Data for this exercise START

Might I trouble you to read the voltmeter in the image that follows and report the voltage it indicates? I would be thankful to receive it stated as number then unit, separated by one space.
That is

Data for this exercise END
Data for this exercise START

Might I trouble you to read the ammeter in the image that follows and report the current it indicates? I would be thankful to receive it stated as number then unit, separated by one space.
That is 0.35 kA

Data for this exercise END
Data for this exercise START

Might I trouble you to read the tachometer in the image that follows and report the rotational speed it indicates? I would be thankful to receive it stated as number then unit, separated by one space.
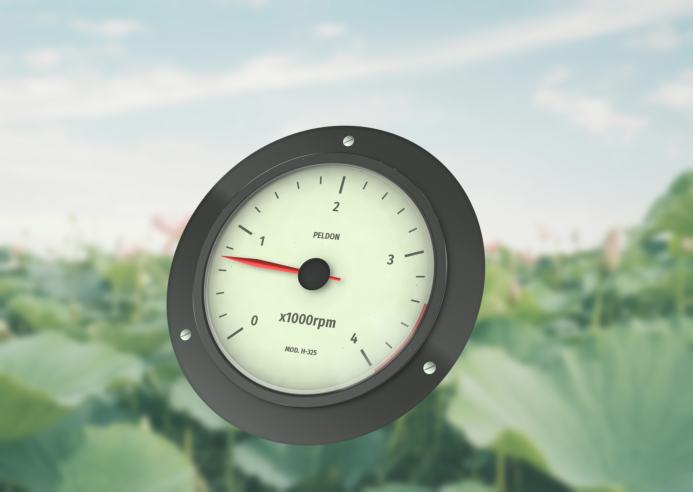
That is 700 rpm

Data for this exercise END

Your task »
Gather every line of the material above that contains the string "trouble" and list those lines in order.

Answer to this problem »
Might I trouble you to read the voltmeter in the image that follows and report the voltage it indicates? I would be thankful to receive it stated as number then unit, separated by one space.
Might I trouble you to read the ammeter in the image that follows and report the current it indicates? I would be thankful to receive it stated as number then unit, separated by one space.
Might I trouble you to read the tachometer in the image that follows and report the rotational speed it indicates? I would be thankful to receive it stated as number then unit, separated by one space.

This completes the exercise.